:: Source data
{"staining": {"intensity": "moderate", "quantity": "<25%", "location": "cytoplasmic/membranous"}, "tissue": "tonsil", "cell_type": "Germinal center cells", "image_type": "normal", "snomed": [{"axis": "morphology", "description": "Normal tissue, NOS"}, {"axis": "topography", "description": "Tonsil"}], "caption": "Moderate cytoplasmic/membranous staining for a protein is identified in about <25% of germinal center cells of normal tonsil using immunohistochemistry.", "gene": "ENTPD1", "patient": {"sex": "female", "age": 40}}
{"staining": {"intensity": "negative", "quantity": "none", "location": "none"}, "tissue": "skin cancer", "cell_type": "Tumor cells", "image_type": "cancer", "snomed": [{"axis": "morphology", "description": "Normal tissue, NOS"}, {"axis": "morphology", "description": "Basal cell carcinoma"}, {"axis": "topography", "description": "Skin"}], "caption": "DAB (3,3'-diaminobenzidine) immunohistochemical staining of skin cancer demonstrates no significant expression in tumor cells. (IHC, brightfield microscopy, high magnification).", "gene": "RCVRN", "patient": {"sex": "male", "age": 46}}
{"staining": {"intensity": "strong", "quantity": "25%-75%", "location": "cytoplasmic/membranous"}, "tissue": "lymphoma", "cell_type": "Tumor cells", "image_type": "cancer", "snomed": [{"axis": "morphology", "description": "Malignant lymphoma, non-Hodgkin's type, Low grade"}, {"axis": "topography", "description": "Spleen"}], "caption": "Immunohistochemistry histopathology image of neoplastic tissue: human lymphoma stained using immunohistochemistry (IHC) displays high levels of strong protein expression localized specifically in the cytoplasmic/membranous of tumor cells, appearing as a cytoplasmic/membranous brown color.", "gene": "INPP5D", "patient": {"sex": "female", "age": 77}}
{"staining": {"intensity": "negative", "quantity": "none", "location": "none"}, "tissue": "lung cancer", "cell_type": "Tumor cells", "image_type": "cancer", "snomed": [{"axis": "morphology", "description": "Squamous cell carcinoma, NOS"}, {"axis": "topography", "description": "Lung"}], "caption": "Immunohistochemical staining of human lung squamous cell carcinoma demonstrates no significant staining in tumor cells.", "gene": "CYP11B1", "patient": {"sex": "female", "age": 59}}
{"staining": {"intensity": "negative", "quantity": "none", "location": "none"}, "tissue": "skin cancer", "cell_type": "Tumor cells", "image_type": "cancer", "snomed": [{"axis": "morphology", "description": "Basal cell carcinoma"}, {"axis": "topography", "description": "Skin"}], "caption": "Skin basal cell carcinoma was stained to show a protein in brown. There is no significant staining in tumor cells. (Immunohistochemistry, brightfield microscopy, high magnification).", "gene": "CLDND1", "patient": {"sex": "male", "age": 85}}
::::
Every line above that has the string "carcinoma" needs to be copied.

{"staining": {"intensity": "negative", "quantity": "none", "location": "none"}, "tissue": "skin cancer", "cell_type": "Tumor cells", "image_type": "cancer", "snomed": [{"axis": "morphology", "description": "Normal tissue, NOS"}, {"axis": "morphology", "description": "Basal cell carcinoma"}, {"axis": "topography", "description": "Skin"}], "caption": "DAB (3,3'-diaminobenzidine) immunohistochemical staining of skin cancer demonstrates no significant expression in tumor cells. (IHC, brightfield microscopy, high magnification).", "gene": "RCVRN", "patient": {"sex": "male", "age": 46}}
{"staining": {"intensity": "negative", "quantity": "none", "location": "none"}, "tissue": "lung cancer", "cell_type": "Tumor cells", "image_type": "cancer", "snomed": [{"axis": "morphology", "description": "Squamous cell carcinoma, NOS"}, {"axis": "topography", "description": "Lung"}], "caption": "Immunohistochemical staining of human lung squamous cell carcinoma demonstrates no significant staining in tumor cells.", "gene": "CYP11B1", "patient": {"sex": "female", "age": 59}}
{"staining": {"intensity": "negative", "quantity": "none", "location": "none"}, "tissue": "skin cancer", "cell_type": "Tumor cells", "image_type": "cancer", "snomed": [{"axis": "morphology", "description": "Basal cell carcinoma"}, {"axis": "topography", "description": "Skin"}], "caption": "Skin basal cell carcinoma was stained to show a protein in brown. There is no significant staining in tumor cells. (Immunohistochemistry, brightfield microscopy, high magnification).", "gene": "CLDND1", "patient": {"sex": "male", "age": 85}}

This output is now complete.